» RECORDED INFORMATION
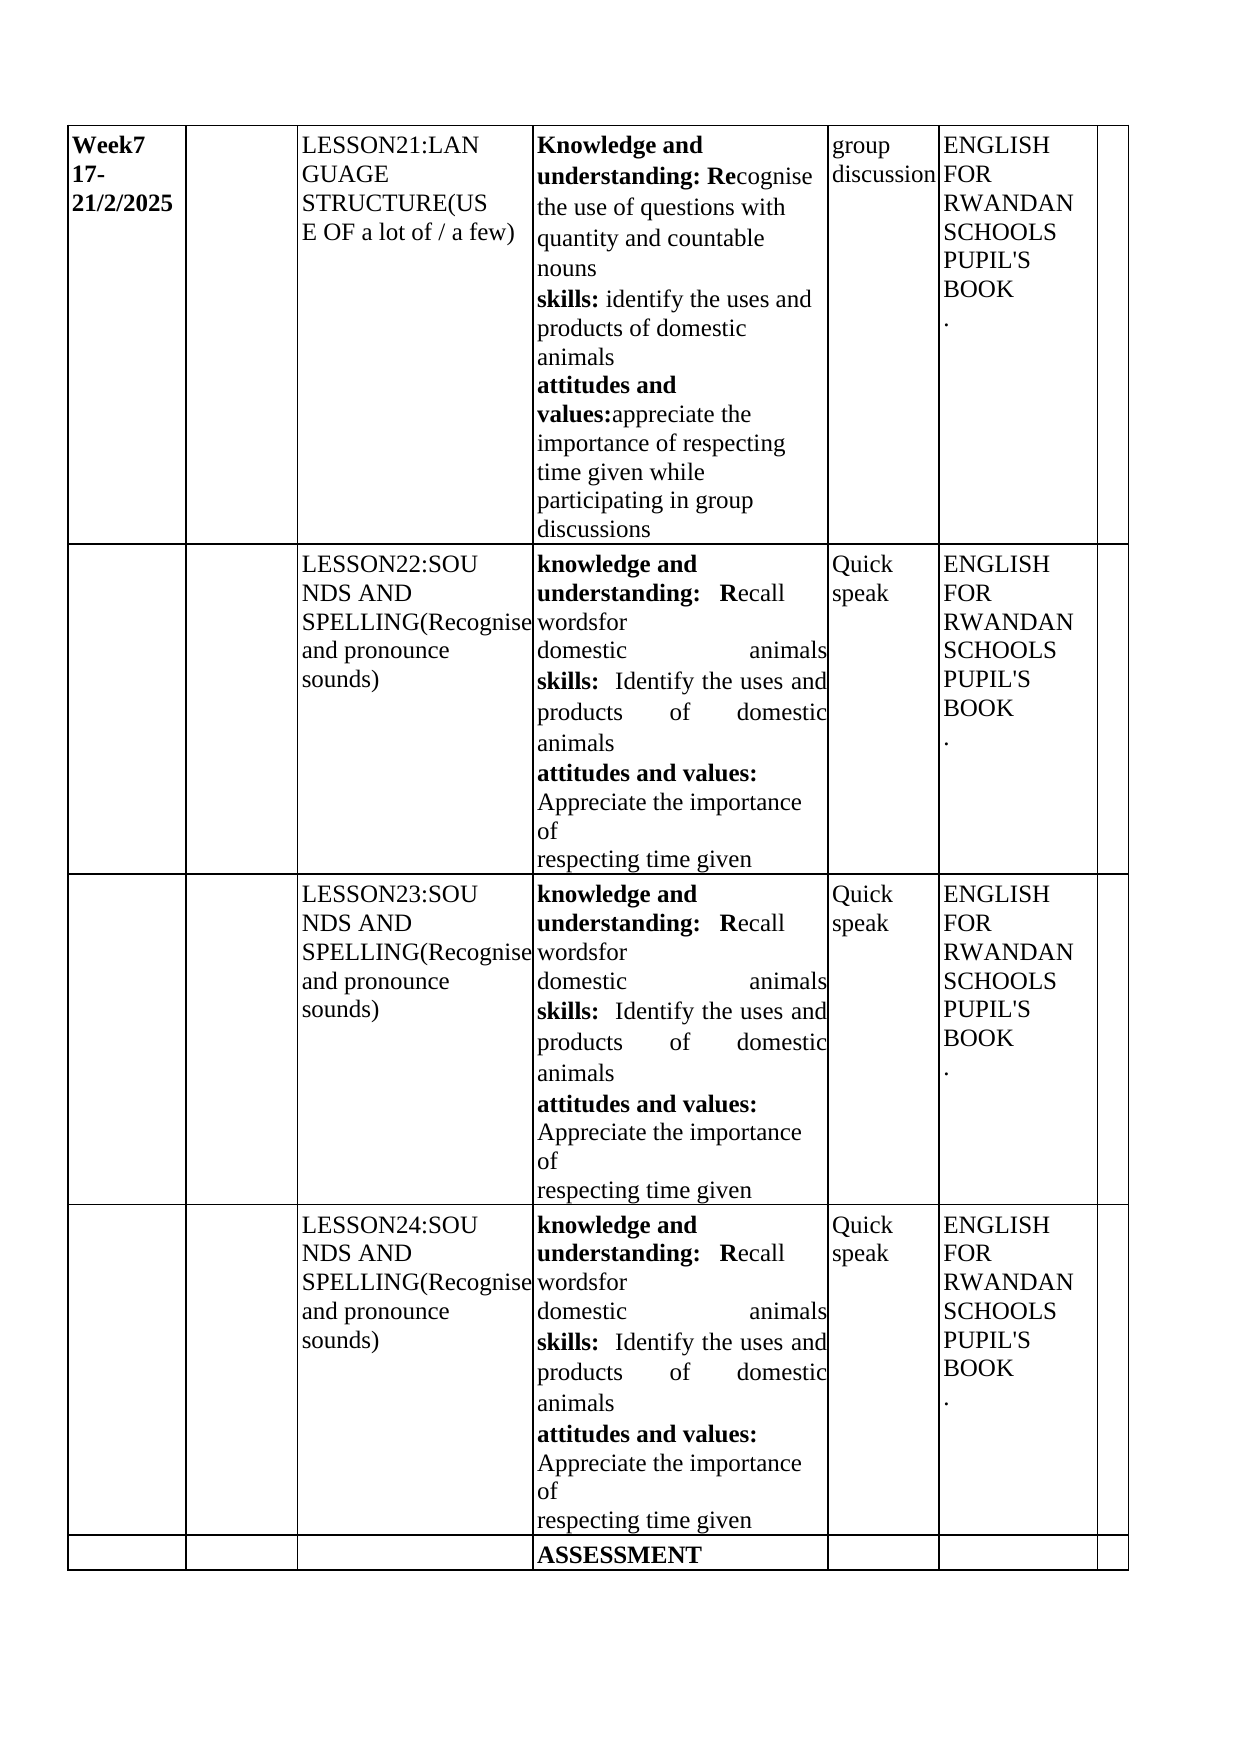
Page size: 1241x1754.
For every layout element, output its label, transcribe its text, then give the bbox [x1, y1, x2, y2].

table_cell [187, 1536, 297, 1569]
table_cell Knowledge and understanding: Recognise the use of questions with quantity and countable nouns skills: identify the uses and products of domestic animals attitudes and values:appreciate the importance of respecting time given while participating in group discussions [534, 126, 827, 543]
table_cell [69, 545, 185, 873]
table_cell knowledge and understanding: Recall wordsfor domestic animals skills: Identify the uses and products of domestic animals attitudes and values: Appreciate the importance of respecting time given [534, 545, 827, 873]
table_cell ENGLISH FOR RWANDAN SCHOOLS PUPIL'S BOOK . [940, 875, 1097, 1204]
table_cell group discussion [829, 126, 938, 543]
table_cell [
==
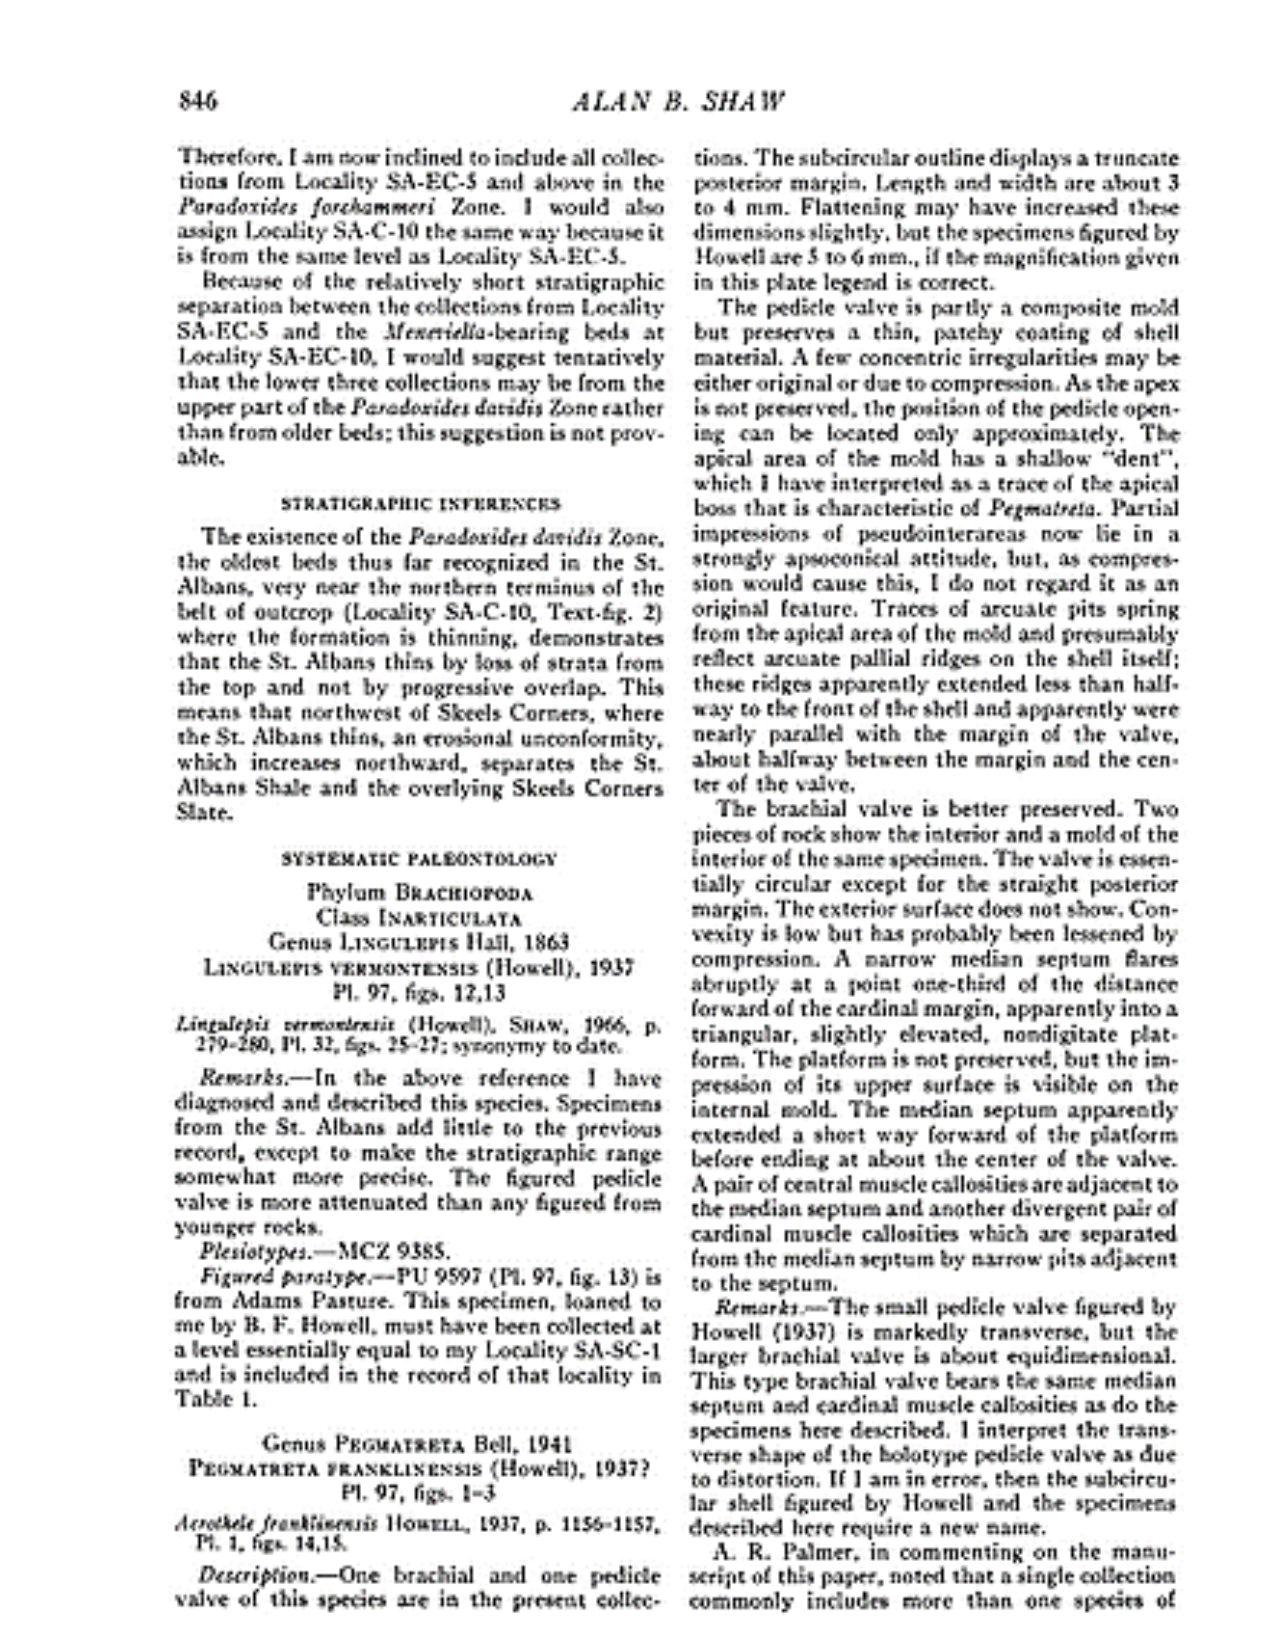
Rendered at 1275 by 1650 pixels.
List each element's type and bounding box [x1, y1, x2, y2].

» WHAT YOU SHOULD DO
Above are the records; copy exactly the lines from the line with "Rendered at 1275 by 1650 pixels." through the line with "List each element's", both included.

» RESULT OF THIS EXERCISE
Rendered at 1275 by 1650 pixels.
List each element's type and bounding box [x1, y1, x2, y2].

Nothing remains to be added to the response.